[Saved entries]

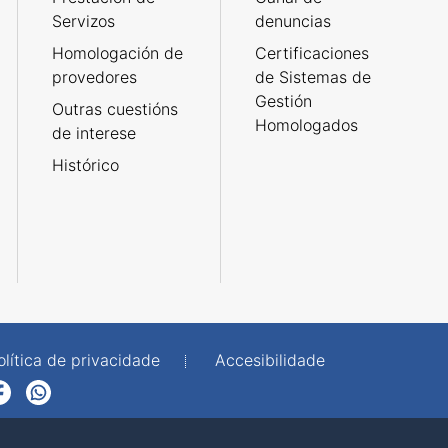
Servizos
denuncias
Homologación de
Certificaciones
provedores
de Sistemas de
Gestión
Outras cuestións
Homologados
de interese
Histórico
olítica de privacidade
Accesibilidade
p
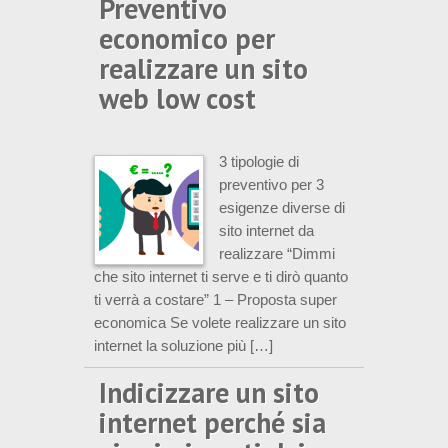
Preventivo
economico per
realizzare un sito
web low cost
3 tipologie di
preventivo per 3
esigenze diverse di
sito internet da
realizzare “Dimmi
che sito internet ti serve e ti dirò quanto
ti verrà a costare” 1 – Proposta super
economica Se volete realizzare un sito
internet la soluzione più […]
Indicizzare un sito
internet perché sia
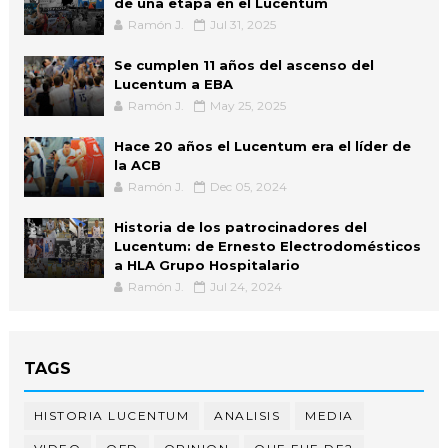
de una etapa en el Lucentum
Ramón J.
Jul 31, 2025
Se cumplen 11 años del ascenso del
Lucentum a EBA
Ramón J.
May 25, 2025
Hace 20 años el Lucentum era el líder de
la ACB
Ramón J.
Dec 05, 2024
Historia de los patrocinadores del
Lucentum: de Ernesto Electrodomésticos
a HLA Grupo Hospitalario
Ramón J.
Jul 24, 2024
TAGS
HISTORIA LUCENTUM
ANALISIS
MEDIA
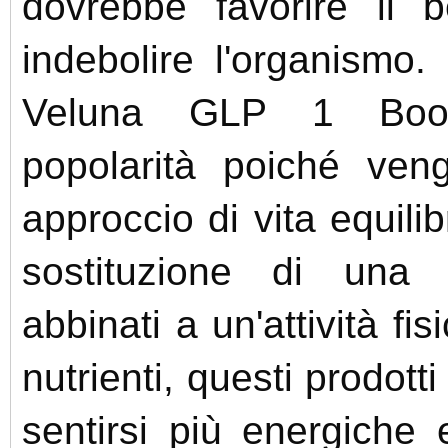
dovrebbe favorire il 
indebolire l'organismo.
Veluna GLP 1 Boos
popolarità poiché ven
approccio di vita equilibr
sostituzione di una 
abbinati a un'attività fis
nutrienti, questi prodot
sentirsi più energiche 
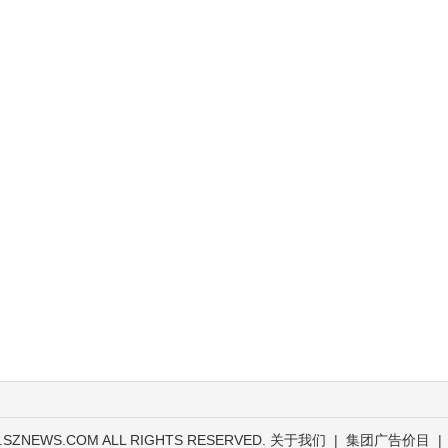
.SZNEWS.COM ALL RIGHTS RESERVED.
关于我们
|
集团广告价目
|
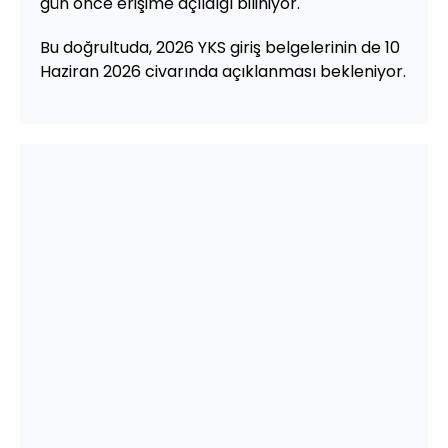
gün önce erişime açıldığı biliniyor.
Bu doğrultuda, 2026 YKS giriş belgelerinin de 10
Haziran 2026 civarında açıklanması bekleniyor.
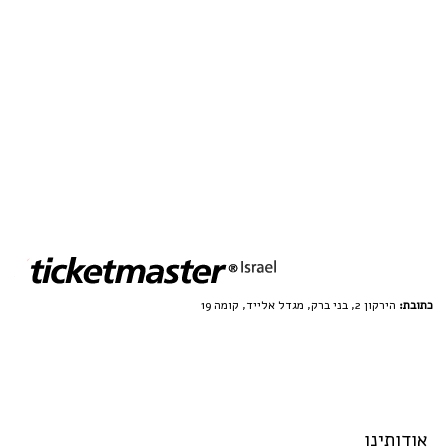
כתובת:
הירקון 2, בני ברק, מגדל אלייד, קומה 19
אודותינו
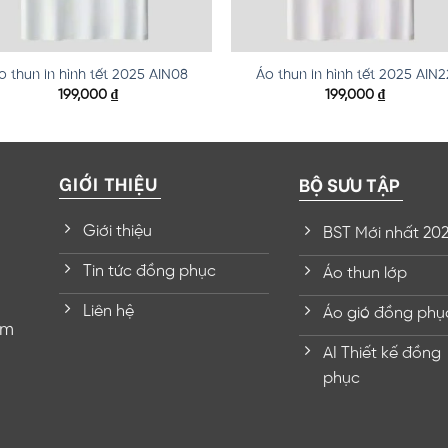
o thun in hình tết 2025 AIN08
Áo thun in hình tết 2025 AIN2
199,000
₫
199,000
₫
GIỚI THIỆU
BỘ SƯU TẬP
Giới thiệu
BST Mới nhất 20
Tin tức đồng phục
Áo thun lớp
Liên hệ
Áo gió đồng phụ
om
AI Thiết kế đồng
phục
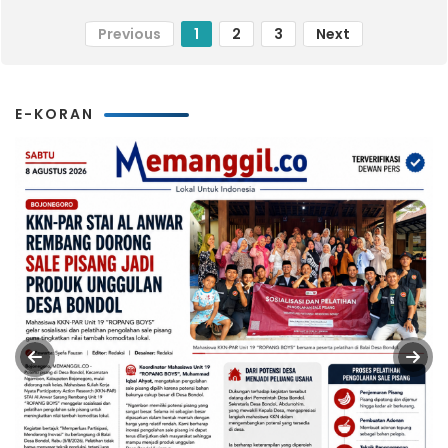
Previous
1
2
3
Next
E-KORAN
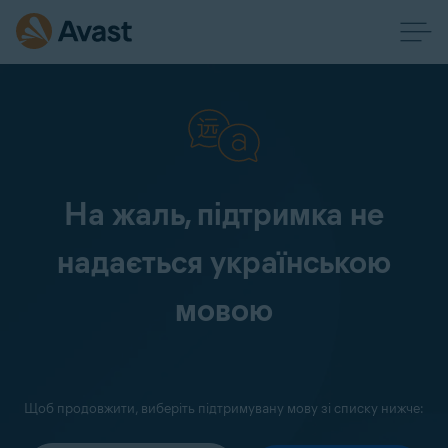
На жаль, підтримка не
надається українською
мовою
Щоб продовжити, виберіть підтримувану мову зі списку нижче:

## Problem requirements
Arrange every line of text in the rows above as a single numbered list. Skip blank lines and leave the pictures out.

## Answer box
1. Servizos
2. denuncias
3. Homologación de
4. Certificaciones
5. provedores
6. de Sistemas de
7. Gestión
8. Outras cuestións
9. Homologados
10. de interese
11. Histórico
12. olítica de privacidade
13. Accesibilidade
14. p
15. Preventivo
16. economico per
17. realizzare un sito
18. web low cost
19. 3 tipologie di
20. preventivo per 3
21. esigenze diverse di
22. sito internet da
23. realizzare “Dimmi
24. che sito internet ti serve e ti dirò quanto
25. ti verrà a costare” 1 – Proposta super
26. economica Se volete realizzare un sito
27. internet la soluzione più […]
28. Indicizzare un sito
29. internet perché sia
30. de una etapa en el Lucentum
31. Ramón J.
32. Jul 31, 2025
33. Se cumplen 11 años del ascenso del
34. Lucentum a EBA
35. Ramón J.
36. May 25, 2025
37. Hace 20 años el Lucentum era el líder de
38. la ACB
39. Ramón J.
40. Dec 05, 2024
41. Historia de los patrocinadores del
42. Lucentum: de Ernesto Electrodomésticos
43. a HLA Grupo Hospitalario
44. Ramón J.
45. Jul 24, 2024
46. TAGS
47. HISTORIA LUCENTUM
48. ANALISIS
49. MEDIA
50. dovrebbe favorire il 
51. indebolire l'organismo.
52. Veluna GLP 1 Boos
53. popolarità poiché ven
54. approccio di vita equilibr
55. sostituzione di una 
56. abbinati a un'attività fis
57. nutrienti, questi prodot
58. sentirsi più energiche 
59. .SZNEWS.COM ALL RIGHTS RESERVED.
60. 关于我们
61. |
62. 集团广告价目
63. |
64. gün önce erişime açıldığı biliniyor.
65. Bu doğrultuda, 2026 YKS giriş belgelerinin de 10
66. Haziran 2026 civarında açıklanması bekleniyor.
67. כתובת:
68. הירקון 2, בני ברק, מגדל אלייד, קומה 19
69. אודותינו
70. o thun in hình tết 2025 AIN08
71. Áo thun in hình tết 2025 AIN2
72. 199,000
73. ₫
74. 199,000
75. ₫
76. GIỚI THIỆU
77. BỘ SƯU TẬP
78. Giới thiệu
79. BST Mới nhất 20
80. Tin tức đồng phục
81. Áo thun lớp
82. Liên hệ
83. Áo gió đồng phụ
84. om
85. AI Thiết kế đồng
86. phục
87. Previous
88. 1
89. 2
90. 3
91. Next
92. E-KORAN
93. На жаль, підтримка не
94. надається українською
95. мовою
96. Щоб продовжити, виберіть підтримувану мову зі списку нижче:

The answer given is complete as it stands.